Anyway, I really love this game, and hope it sees further development. If anyone can explain the issues I mentioned to me, I'd love to play it. Regardless, it's worth checking out for anyone.
Capsule: This game has a seriously great amount of charisma, but needs a touch more work before I can figure out how to play it.
Summary of the game: A vaguely fiascoish game wherein you play idealistic time travel agents trying to fix history while being foiled by the actions of their embittered future selves.
Man, I like everything about this game. I like time travel stories. I like the implications of burn-out and betrayal by your future self. I like the butchered backronyms. I like role playing games with board-gamey mechanics. I like that it uses Coyote as a keyword without being racist about it.
As I was reading it, I was planning out how I was going to get some folks together to play it. This is how much I seriously like this game.
I say all this because I want you to understand how sad I am that I can't actually figure out how this game works.
Basic mechanics I get:
Movement from time-location to time-location.
Use of objects
The BEAR pool vs. Zero Hour pool
Winning and Losing (I think)
Basic mechanics I don't get:
Set the scene
Modifications and modification stems
Splitting the timeline
Creating new anchorpoints
Destruction of objects
So basically, I get the set-up and the mechanical interactions. What I don't get is how to actually do things.
I think part of my problem is that the modifications are such weaksauce, and framed in a very narrator-centric, rather than character-centric, way. So if someone has set up "and Nobunaga is about to give the order to burn the monastery ..." and then I show up with a "yes, but..." what does that mean? That my character is interfering somehow? That "circumstances" are interfering, whether or not its due to my characters action? If it is my character's action, how do I cope with "had a side effect" or whatever. In short, the list is much more of a bunch of improv narration tricks than anything that a character might do. In some cases, such as "side effect ... " they are explicitly anti-character. This makes it very hard to engage with, or understand how it's supposed to work in play. I would love to see a more refined set of items, specifically about character actions.

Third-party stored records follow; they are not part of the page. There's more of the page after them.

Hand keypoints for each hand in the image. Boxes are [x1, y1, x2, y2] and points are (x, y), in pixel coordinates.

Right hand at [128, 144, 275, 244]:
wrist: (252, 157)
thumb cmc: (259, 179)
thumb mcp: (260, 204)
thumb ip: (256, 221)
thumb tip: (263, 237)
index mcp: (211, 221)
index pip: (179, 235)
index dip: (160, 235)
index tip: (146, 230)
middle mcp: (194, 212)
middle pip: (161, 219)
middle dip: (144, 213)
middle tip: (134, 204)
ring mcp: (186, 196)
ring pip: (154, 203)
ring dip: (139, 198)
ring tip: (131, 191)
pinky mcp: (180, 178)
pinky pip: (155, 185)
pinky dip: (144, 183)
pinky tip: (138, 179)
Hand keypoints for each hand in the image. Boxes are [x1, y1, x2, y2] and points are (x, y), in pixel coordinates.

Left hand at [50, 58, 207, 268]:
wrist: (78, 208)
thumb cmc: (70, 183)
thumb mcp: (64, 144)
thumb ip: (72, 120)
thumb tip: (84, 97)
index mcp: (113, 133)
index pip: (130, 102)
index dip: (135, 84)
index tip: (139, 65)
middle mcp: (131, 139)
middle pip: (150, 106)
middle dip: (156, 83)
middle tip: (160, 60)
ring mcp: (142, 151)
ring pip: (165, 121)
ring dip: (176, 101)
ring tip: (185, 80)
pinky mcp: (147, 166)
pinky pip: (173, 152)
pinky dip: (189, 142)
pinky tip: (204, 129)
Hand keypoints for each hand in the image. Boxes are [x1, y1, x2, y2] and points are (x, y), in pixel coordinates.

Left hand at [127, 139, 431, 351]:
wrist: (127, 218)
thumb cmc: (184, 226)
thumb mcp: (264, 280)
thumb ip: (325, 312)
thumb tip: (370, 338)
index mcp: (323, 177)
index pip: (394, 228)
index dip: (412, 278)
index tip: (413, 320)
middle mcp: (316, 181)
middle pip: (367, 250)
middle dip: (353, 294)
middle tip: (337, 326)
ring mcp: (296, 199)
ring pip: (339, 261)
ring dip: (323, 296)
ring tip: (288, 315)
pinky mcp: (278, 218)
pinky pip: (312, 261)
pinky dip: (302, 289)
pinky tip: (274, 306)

Split timelines are completely nuts to me. I can't figure out how they work, both in terms of physical arrangement of the play space (where does the card go relative to the others?) and in terms of play (does a split timeline mean new anchor points? If not, how do we deal with it? Maintain ambiguity?)
When I create new anchorpoints, do those become new things I have to fix before winning?
When objects are destroyed, how do we demarcate the anchorpoints where that object is still available?
I would also love to see some interplay between BEAR agents and COYOTE agents at a personal level. I mean, these are our future selves, right? What does it mean, that we're all going to turn? When will that happen and why? I'd love to be able to play with this, but I don't see how, given the present structure, I could go there.
Anyway, I really love this game, and hope it sees further development. If anyone can explain the issues I mentioned to me, I'd love to play it. Regardless, it's worth checking out for anyone.